Durbin has avoided living full time in Washington, D.C., and has returned home to Illinois nearly every weekend while Congress is in session. He maintains constituent offices in Chicago, Carbondale, Rock Island and Springfield, but during the COVID-19 pandemic Durbin has primarily worked from the Springfield office, in the Lincoln Home National Historic Site, and done business via Zoom calls.
Durbin is proud of the federally funded projects that he's been able to bring to Illinois, including the railroad reconstruction and the Abraham Lincoln Presidential Library and Museum in Springfield.
"If you see it in this town, most times I've got my fingerprints on it," Durbin said.
Durbin's fellow U.S. Senator from Illinois is Tammy Duckworth.
"As both a friend and a mentor to me, working alongside Senator Durbin in the U.S. Senate is an honor," said Duckworth, a Democrat. "I'm inspired by his dedication to the people of Illinois and could ask for no better partner in the Senate to support all Illinoisans."
Republican federal elected officials from Illinois are not always so complimentary. Durbin is a constituent of 13th District Congressman Rodney Davis, whose history with the Durbin team stretches back to Davis' tenure as a staff member for Congressman John Shimkus.

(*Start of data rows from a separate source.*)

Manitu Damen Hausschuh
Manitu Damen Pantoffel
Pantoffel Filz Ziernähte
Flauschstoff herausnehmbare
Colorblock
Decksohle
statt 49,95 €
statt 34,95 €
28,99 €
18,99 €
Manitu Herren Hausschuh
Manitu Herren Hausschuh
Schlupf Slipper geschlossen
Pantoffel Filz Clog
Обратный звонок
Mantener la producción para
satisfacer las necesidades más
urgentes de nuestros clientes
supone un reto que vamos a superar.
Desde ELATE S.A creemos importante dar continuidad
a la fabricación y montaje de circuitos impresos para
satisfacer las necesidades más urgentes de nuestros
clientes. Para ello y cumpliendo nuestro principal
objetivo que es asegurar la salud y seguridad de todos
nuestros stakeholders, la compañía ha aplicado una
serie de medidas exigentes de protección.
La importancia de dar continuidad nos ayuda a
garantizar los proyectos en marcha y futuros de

"In my four terms in Congress I would have hoped that we worked together on more issues than we have," Davis said. "But even in spite of that, we've seen some successes in two different presidential administrations keeping projects in Springfield moving forward that we both support."
Davis said he remembers attending a 2012 orientation for new members of Congress during which Durbin told him, "Rodney, we'll work together when we can, but there will be times that politics gets in the way."

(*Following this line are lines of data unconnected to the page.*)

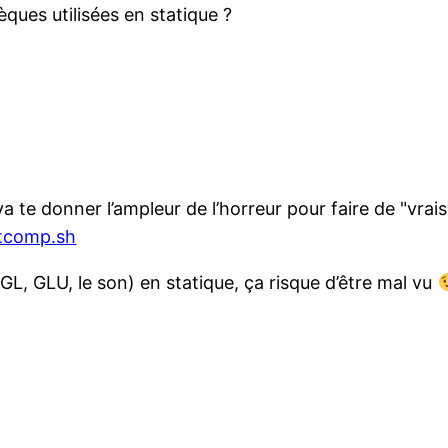
èques utilisées en statique ?
 va te donner l’ampleur de l’horreur pour faire de "vrais
atcomp.sh
nGL, GLU, le son) en statique, ça risque d’être mal vu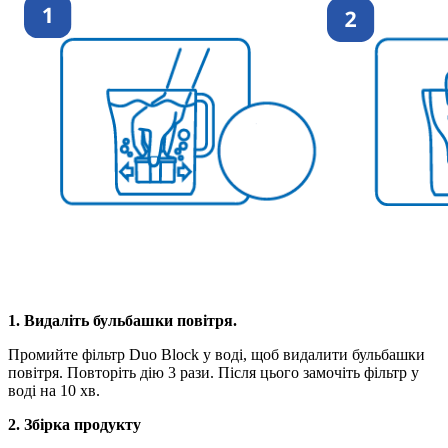
1. Видаліть бульбашки повітря.
Промийте фільтр Duo ​​Block у воді, щоб видалити бульбашки
повітря. Повторіть дію 3 рази. Після цього замочіть фільтр у
воді на 10 хв.
2. Збірка продукту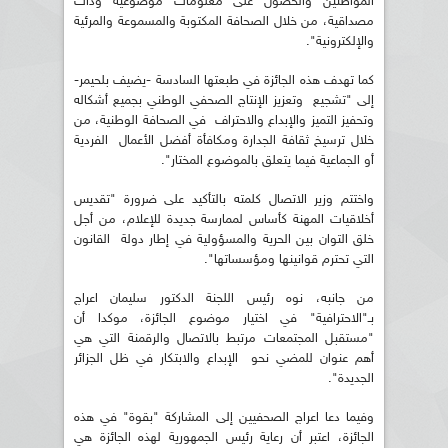
المواطنين والحصول على معلومات موضوعية وذات
مصداقية، من خلال الصحافة المكتوبة والمسموعة والمرئية
والإلكترونية".
كما تهدف هذه الجائزة في طبعتها السادسة -يضيف بلحيمر-
إلى "تشجيع وتعزيز الإنتاج الصحفي الوطني بجميع أشكاله
وتحفيز التميز والإبداع والاحتراف في الصحافة الوطنية، من
خلال ترسيخ ثقافة الجدارة ومكافأة أفضل الأعمال الفردية
أو الجماعية فيما يتعلق بالموضوع المختار".
واختتم وزير الاتصال كلمته بالتأكيد على ضرورة "تقديس
أخلاقيات المهنة كأساس لممارسة جديدة للإعلام، من أجل
خلق التوان بين الحرية والمسؤولية في إطار دولة القانون
التي تحترم قوانينها ومؤسساتها".
من جانبه، نوه رئيس اللجنة الدكتور سليمان اعراج
بـ"الاحترافية" في اختيار موضوع الجائزة، موكدا أن
"مستقبل المجتمعات مرتبط بالاتصال والرقمنة التي هي
أهم عنوان للمضي نحو الإبداع والابتكار في ظل الجزائر
الجديدة".
وفيما دعا اعراج الصحفيين إلى المشاركة "بقوة" في هذه
الجائزة، اعتبر أن رعاية رئيس الجمهورية لهذه الجائزة هي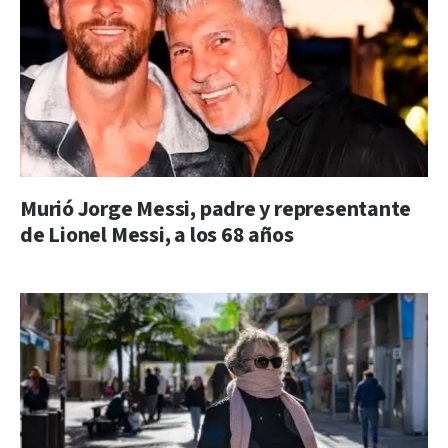
Murió Jorge Messi, padre y representante
de Lionel Messi, a los 68 años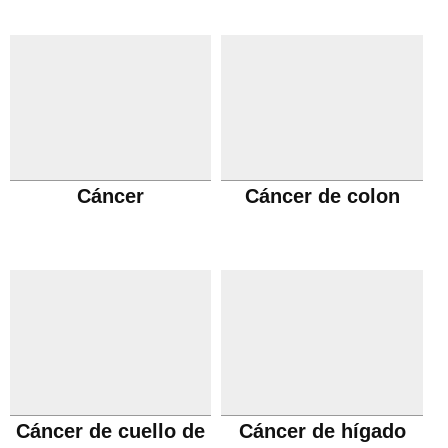
Cáncer
Cáncer de colon
Cáncer de cuello de
Cáncer de hígado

"Boy, that was an understatement," Davis said. "Over the last eight years it's always been a fight, and it's unfortunate. He's tried to beat me every time I've had my name on the ballot. He's been very, very partisan on issues that are important to all of us."
"Although I've been disappointed at our relationship over the last eight years, I'm hoping it will improve if the senator shows a willingness that he hasn't shown in the past," Davis said.
"Two people that ran against one another could ultimately be friends"
Richard and Loretta Durbin have been married for 53 years. They have had two daughters and one son – one daughter died several years ago – and six grandchildren. The Durbins have lived in the same Springfield residence from which he launched his first run for office, the 1982 race for 20th District Congress.
That 1982 campaign was hard-fought, close and expensive. Durbin and incumbent Republican Paul Findley each spent a fortune at the time, $800,000 apiece, in a race decided by less than 2,000 votes.
The two men had almost no contact after the election until several years later when Findley reached out to Durbin to express an opinion on an issue.
"We struck up a friendship, which deepened and grew stronger over the years. He invited me to come to his alma mater, Illinois College in Jacksonville, and give a speech to the student body in 2012, and he introduced me," Durbin said. "I got up on stage and said the last time Congressman Findley and I were on stage was a debate at Sangamon State University in 1982, and it was an honor to come back at his invitation to Illinois College."
That spirit of friendship between former rivals is what Durbin hopes will frame American political discourse in the future.
"I think that's a good story for people to hear when you consider the divisions in politics today," Durbin said. "That two people who ran against one another could ultimately be friends."
David Blanchette is a freelance writer and photographer, and is also the board chairman of the Jacksonville Area Museum under development in his hometown.